Transtractor

Universal PDF Bank Statement Parsing

The Transtractor (Transaction Extractor) is a high-performance library for extracting transaction data from PDF bank statements. Built with Rust for speed and wrapped with a Python API for ease of use.

PyPI version Development Status Tests codecov License

Quick Start

Install from PyPI:

pip install transtractor

To parse a bank statement PDF and convert it to CSV:

from transtractor import Parser

# Initialise parser
parser = Parser()

# Convert PDF to CSV
parser.parse('statement.pdf').to_csv('statement.csv')

Writes:

date,description,amount,balance
2025-01-01,Transaction 1,50000.0,100000.0
2025-01-01,Transaction 2,-1000.0,99000.0
2025-01-01,Transaction 3,-10000.0,89000.0
2025-01-01,Transaction 4,1350.0,90350.0
2025-01-03,Transaction 5,-530.99,89819.01
2025-01-03,Transaction 6,1532.55,91351.56
2025-01-04,Transaction 7,-568.01,90783.55
2025-01-04,Transaction 8,-23.56,90759.99
...

Supported Banks

See the supported statements page for a full list of supported banks and statement formats.

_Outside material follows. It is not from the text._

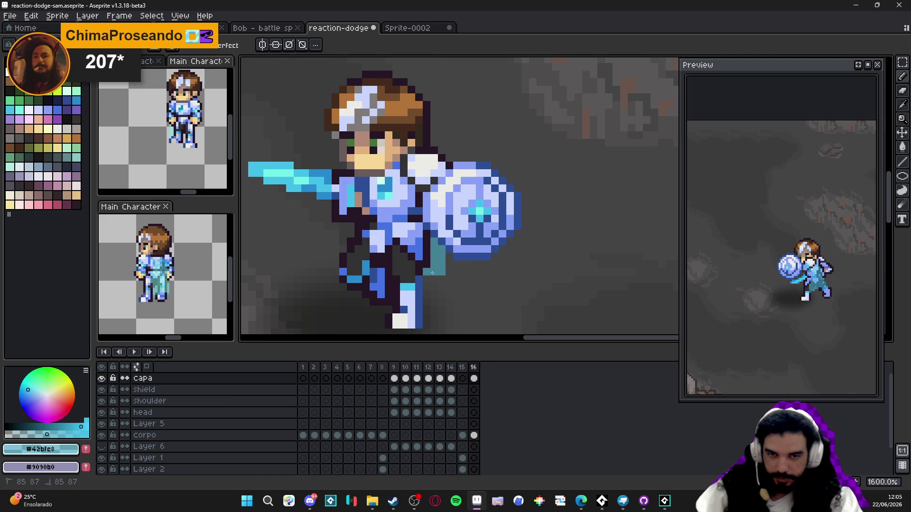
click(442, 279)
click(435, 281)
click(432, 294)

If your bank is not supported, create your own configuration by following the guidelines and load it into the parser:

from transtractor import Parser

parser = Parser()
parser.load('path/to/your_bank_config.json')
parser.parse('your_statement.pdf').to_csv('output.csv')

Documentation

Community & Support

License

Transtractor is open source software licensed under the MIT License.